Pelvic inflammatory disease is associated in 30-40% of cases with anaerobes; these infections and their sequelae result in high rates of infertility, ectopic pregnancy, and premature delivery.

Anaerobic pathogens encountered are Peptostreptococcus spp., Prevotella spp., Porphyromonas spp., and members of the clostridia family. B fragilis is not usually involved in gyneco-obstetric infections but, when present, carries a poor prognosis. Actinomyces spp. and Eubacterium nodatum are associated with infections in women with intra-uterine contraceptive devices. In addition to targeting anaerobes, antimicrobial treatment should cover aerobic bacteria as well as atypical organisms such as chlamydia.

Clinical Findings

Signs and Symptoms

Clues to anaerobic pelvic infection are foul smelling discharge, presence of gas in tissues, and septic thrombophlebitis.

Laboratory Findings

The diagnosis of bacterial vaginosis is suggested by secretions with a pH of > 4.5, a “fishy” odor when treated with 10% hydrogen peroxide, and visualization of “clue” cells.

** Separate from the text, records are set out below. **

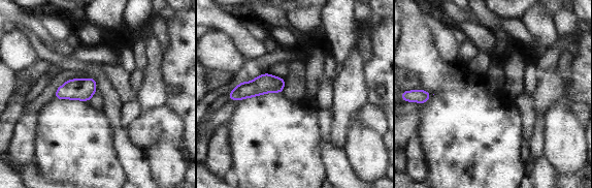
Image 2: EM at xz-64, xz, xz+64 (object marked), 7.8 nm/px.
{"why": "another direction", "act": "look", "view": "em", "slice": "yz", "step": 8, "show": "borders", "at": "same"}

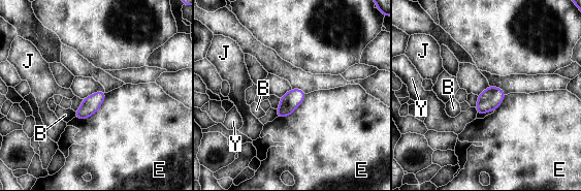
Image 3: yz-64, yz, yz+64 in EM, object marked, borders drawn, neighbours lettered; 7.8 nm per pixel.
{"act": "pass", "each": {"B": "other", "E": "other", "J": "other", "Y": "other"}, "border": {"pic": 3, "px": [[106, 93], [92, 115], [74, 118]]}, "found": "no lettered fragment goes on from it"}

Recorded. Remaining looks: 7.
{"why": "an open end", "act": "look", "view": "3d", "um": 2, "pic": 1, "at": [505, 79]}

SKIN, SOFT TISSUE, & BONE INFECTIONS

A wide variety of infections at these sites involve anaerobic bacteria. Specific pathogens depend on the mechanism of injury disrupting normal skin barrier defenses as well as on the state of the host’s immune system. Infections can be localized or widespread and life threatening and may invade deep structures such as bone.

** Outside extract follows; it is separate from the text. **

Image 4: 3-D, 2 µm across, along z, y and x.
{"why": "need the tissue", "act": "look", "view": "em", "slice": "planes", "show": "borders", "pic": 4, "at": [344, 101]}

Bite wounds and clenched fist injuries often involve anaerobes, but antibiotic coverage must also include oral aerobic organisms, in particular, Eikinella corrodens in human bites and Pasteurella multocida in animal bites. Infected decubitus ulcers, pilonidal and sebaceous cysts, diabetic foot and burn wound infections, breast abscesses, and paronychia (mainly in children who suck their thumbs) have a polymicrobial flora in which anaerobes are present.

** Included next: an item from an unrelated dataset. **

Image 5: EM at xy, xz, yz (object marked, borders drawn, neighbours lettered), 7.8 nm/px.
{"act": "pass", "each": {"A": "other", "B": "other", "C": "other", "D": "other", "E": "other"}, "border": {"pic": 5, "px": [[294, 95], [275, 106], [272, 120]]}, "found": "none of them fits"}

Involvement of the fascia leads to serious infections including necrotizing fasciitis and soft tissue gas gangrene (associated with C perfringens). When the perineal and scrotal regions are affected, this syndrome is known as Fournier’s gangrene.

Clinical Findings

Signs and Symptoms

Signs and symptoms in general range from pain, erythema, swelling, and suppuration at the site of infection to bacteremia, sepsis syndrome, and tissue crepitance in the most serious cases. The absence of fever may reflect overwhelming infection.

Important Anaerobes: Clinical Syndromes

Laboratory Findings

Microbiologic diagnosis is difficult and superficial swabs are usually not helpful. Deep tissue specimens obtained surgically are preferred in severe cases or when prolonged therapy is anticipated. The organisms that are most frequently encountered in diabetic foot and decubitus ulcer infections include B fragilis, Fusobacterium spp., Prevotella melaninogenica, Porphyromonas, Peptostreptococcus, and members of the Clostridium genus. Gas gangrene is associated with C perfringens and C septicum. Necrotizing fasciitis involves Bacteroides spp. as well as clostridia.

BACTEREMIA

Anaerobes cause from 5 to 10% of all bacteremias. B fragilis and related species account for 60-80% of all cases, followed by clostridia and peptostreptococci. Organisms such as Propionibacterium usually represent contamination of blood cultures by skin organisms. For true bacteremias, the common portals of entry are the gastrointestinal tract, female genital tract, lower respiratory tract, head and neck, and skin. Fewer than 5% of neutropenic bacteremias are secondary to anaerobes.

Clinical Findings

Signs and Symptoms

Clinical presentation will depend on the site of primary infection and can include fever, chills, and malaise. As previously mentioned, clostridial bacteremias should prompt the search for colonic malignancies.

OSTEOMYELITIS

It is not uncommon to find anaerobes in cases in which the predisposing factor is vascular insufficiency as in diabetic foot ulcers. Other examples are skull or facial bone infections arising from chronic otitis media, sinusitis, or mastoiditis. Clinically, these infections tend to run indolent courses and may occasionally present with foul smelling drainage through sinus tracts. Gram-negative bacilli and peptostreptococci are frequently involved.